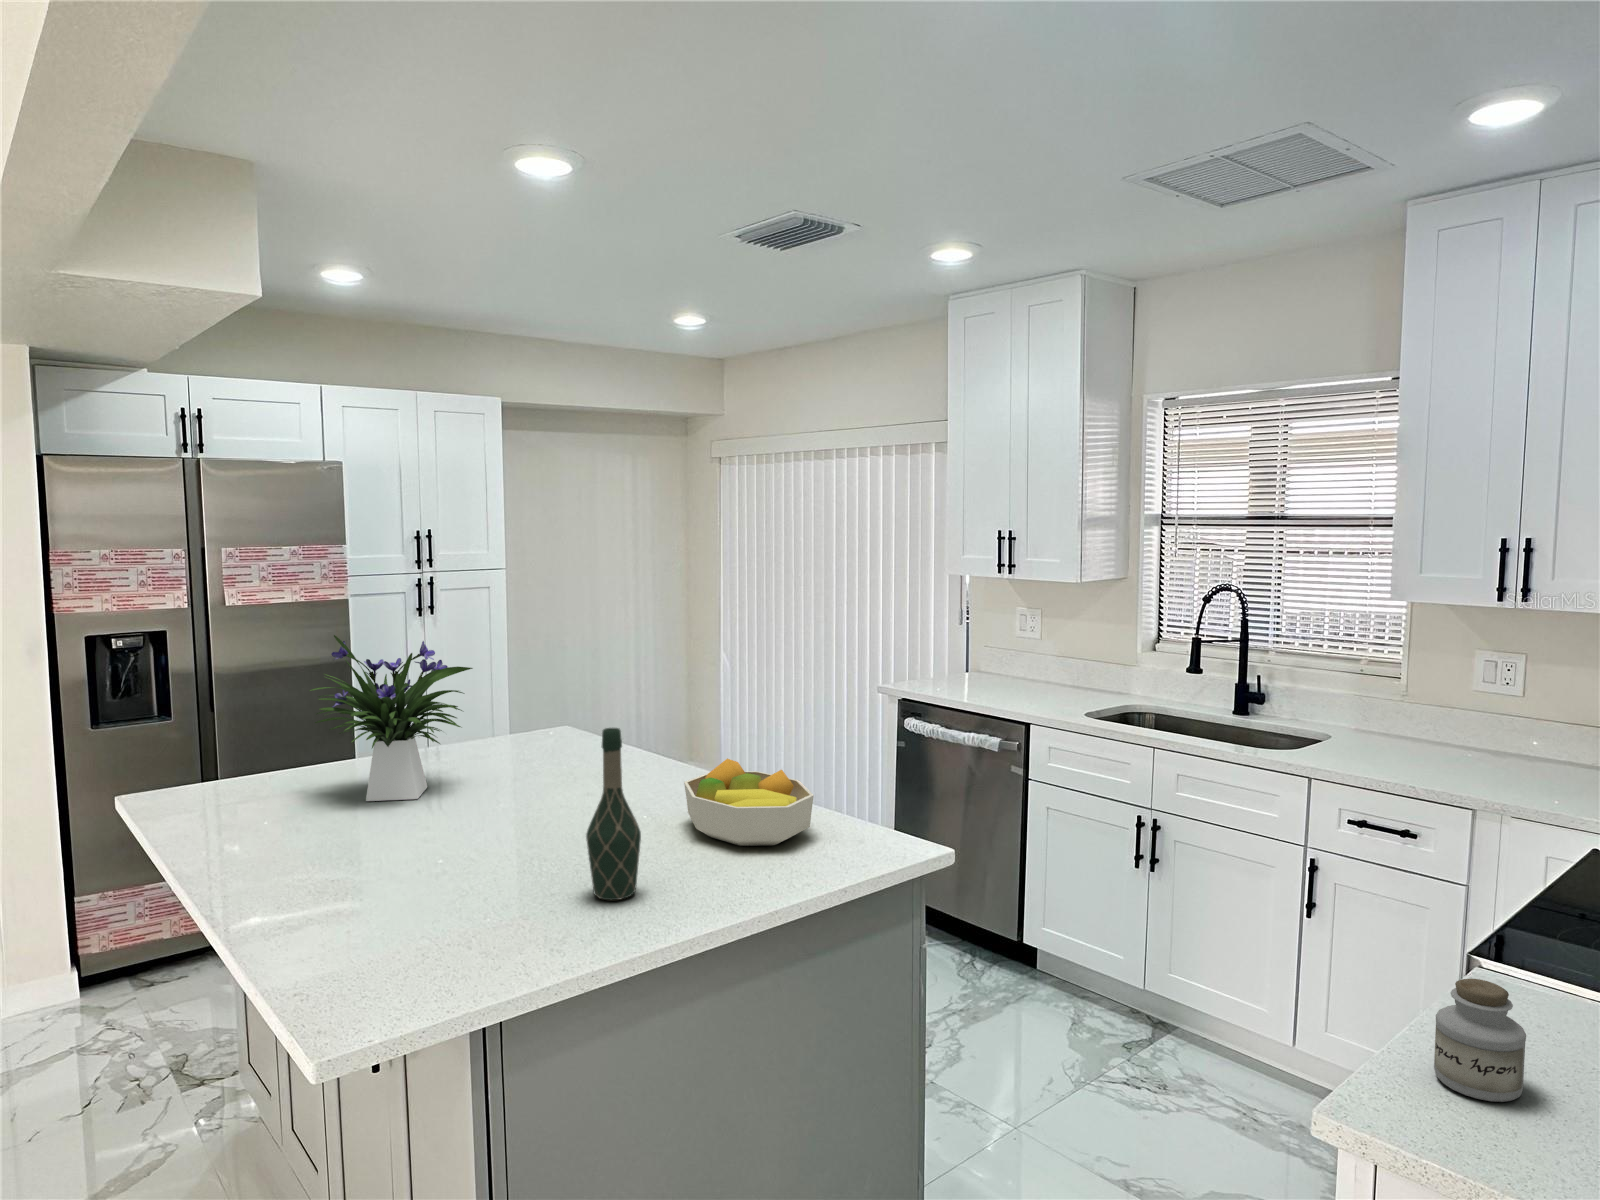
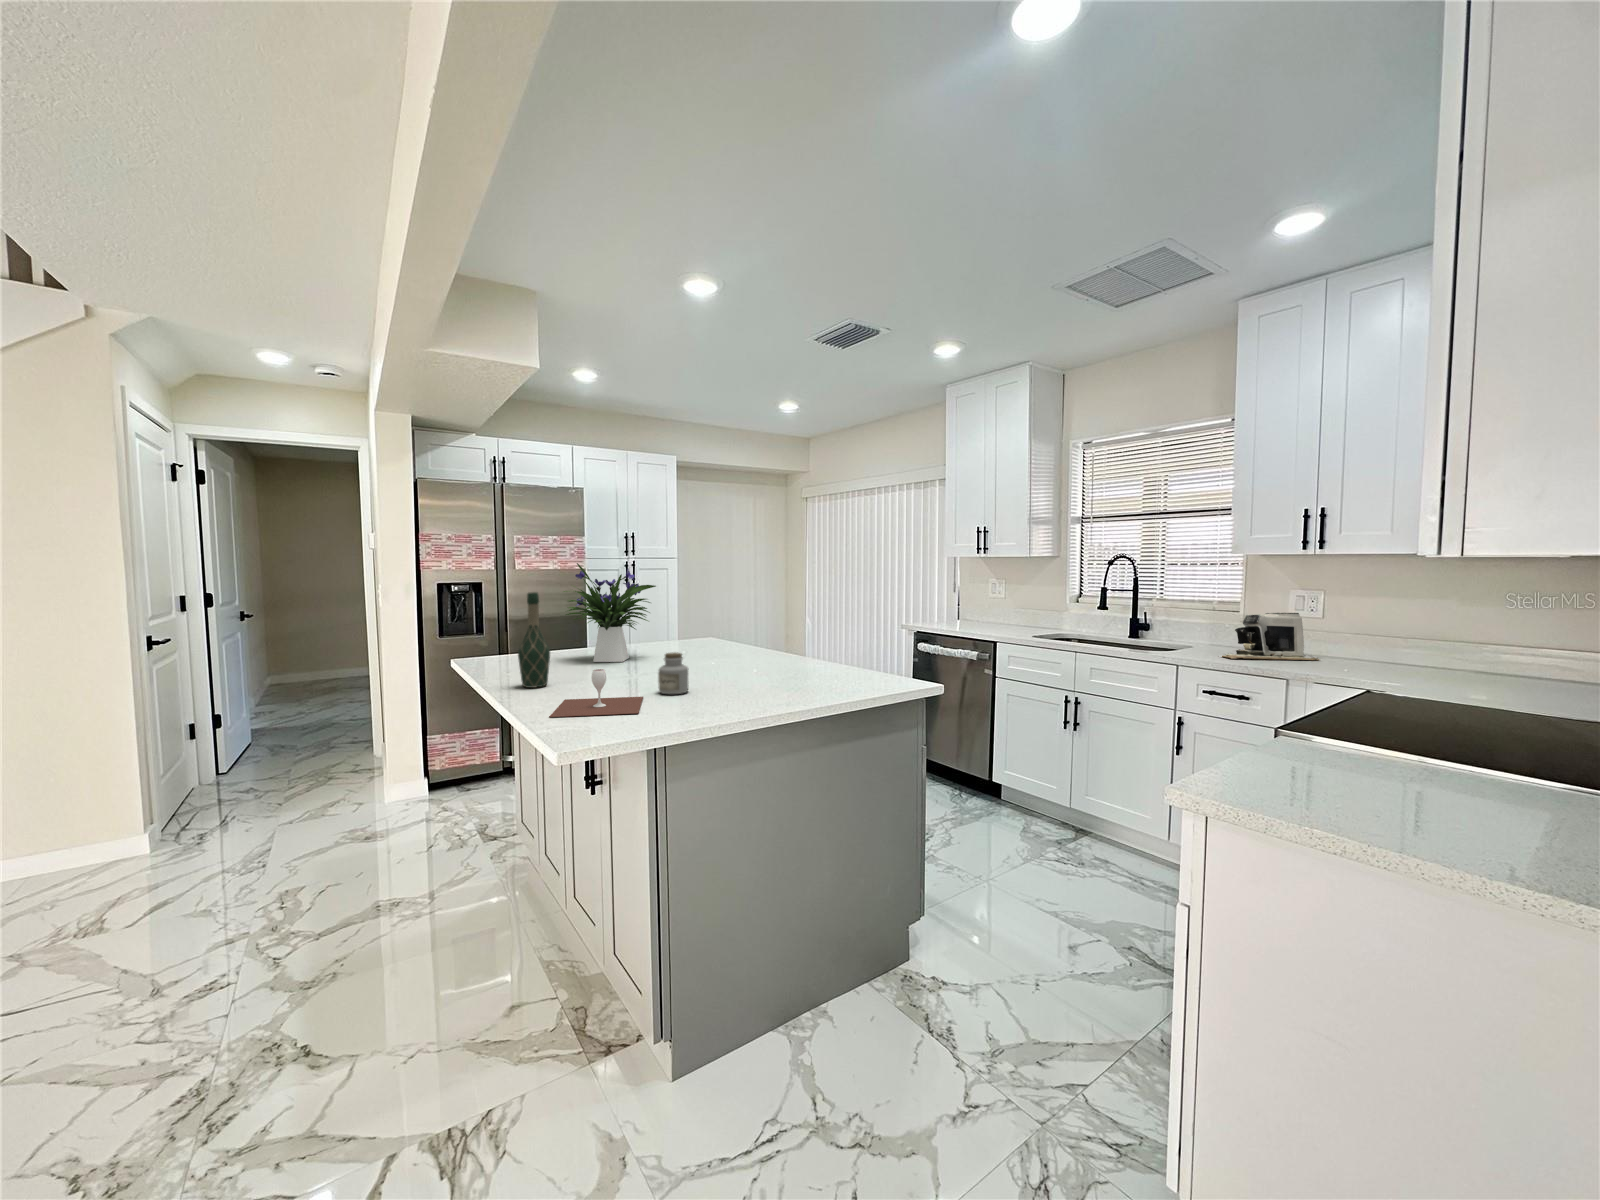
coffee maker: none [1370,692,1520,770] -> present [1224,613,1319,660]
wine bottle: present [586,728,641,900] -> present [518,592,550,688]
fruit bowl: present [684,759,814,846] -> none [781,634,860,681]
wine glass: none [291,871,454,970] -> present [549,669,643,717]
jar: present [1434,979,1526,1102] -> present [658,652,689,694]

● ● ● ● ●

(To-do item): Find the word "none" in the data and copy out each line where it turns up.

(Solution for this exercise):
coffee maker: none [1370,692,1520,770] -> present [1224,613,1319,660]
fruit bowl: present [684,759,814,846] -> none [781,634,860,681]
wine glass: none [291,871,454,970] -> present [549,669,643,717]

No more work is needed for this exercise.